Little Rock, AK – The leader of the Arkansas American Civil Liberties Union criticized Arkansas Governor Mike Huckabee for suggesting that spiritual themes should be included in public yuletide displays. Gov. Huckabee, in a speech that was warmly applauded by more than 1,000 delegates to the Arkansas Farm Bureau’s annual convention, made clear that it would be wrong for government to promote a particular religion. “But it is not improper, not even by a little bit, to simply recognize that the origin and the nature of the day itself is related to a spiritual theme,” he said of the Christmas holiday.
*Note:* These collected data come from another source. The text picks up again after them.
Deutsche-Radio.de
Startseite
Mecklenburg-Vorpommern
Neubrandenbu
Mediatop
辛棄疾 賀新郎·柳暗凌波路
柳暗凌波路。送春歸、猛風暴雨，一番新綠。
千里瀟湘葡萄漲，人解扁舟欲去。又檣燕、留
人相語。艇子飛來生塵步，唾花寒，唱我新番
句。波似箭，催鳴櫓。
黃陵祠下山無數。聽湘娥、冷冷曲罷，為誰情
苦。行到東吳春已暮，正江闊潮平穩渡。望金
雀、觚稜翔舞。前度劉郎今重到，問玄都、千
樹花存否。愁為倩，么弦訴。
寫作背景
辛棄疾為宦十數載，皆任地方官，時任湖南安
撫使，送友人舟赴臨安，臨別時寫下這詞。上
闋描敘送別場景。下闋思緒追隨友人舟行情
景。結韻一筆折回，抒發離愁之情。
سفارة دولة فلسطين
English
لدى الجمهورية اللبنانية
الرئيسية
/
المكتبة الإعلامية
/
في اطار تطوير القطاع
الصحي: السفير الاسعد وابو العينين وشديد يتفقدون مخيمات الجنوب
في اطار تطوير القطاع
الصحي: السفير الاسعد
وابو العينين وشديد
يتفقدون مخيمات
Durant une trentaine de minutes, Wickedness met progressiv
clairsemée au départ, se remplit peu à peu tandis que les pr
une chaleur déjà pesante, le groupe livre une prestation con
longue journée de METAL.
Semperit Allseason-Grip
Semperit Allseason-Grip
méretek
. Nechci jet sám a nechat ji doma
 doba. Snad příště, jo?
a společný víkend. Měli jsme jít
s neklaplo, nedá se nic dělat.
Arkansas ACLU executive director Rita Sklar, not content to disagree with Huckabee, accused him of not recognizing or accepting “the value of the First Amendment of the Constitution.” As to the governor’s willingness to place a menorah at the state capitol to commemorate Hanukkah, Sklar, herself Jewish, arbitrarily declared that Jews wouldn’t want that.

December 9

St. Ann, MO – Following a challenge by the American Civil Liberties Union, a federal judge ended St. Ann’s 50 year tradition of displaying a nativity scene on the front lawn of City Hall. While succeeding in having the creche removed, the ACLU’s concerns about government endorsement of religion did not extend to challenging the presence of a menorah in a City Hall window. That Jewish religious symbol, ACLU lawyer Denise Lieberman reasoned, was constitutionally innocuous—and so it was allowed to remain on display.

December 15

Albuquerque, NM – The American Civil Liberties Union once again teamed with American Atheists, Inc. in an attempt to block display of a nativity scene on public property. This time the target was the Eddy County, New Mexico courthouse, which featured a creche as part of a larger, non-sectarian Christmas panorama which included a thirty foot Christmas tree. The ACLU threatened to sue to overturn the unanimous vote of the five member County Commission to maintain the nativity scene, which has been on display at the courthouse for the past twenty years.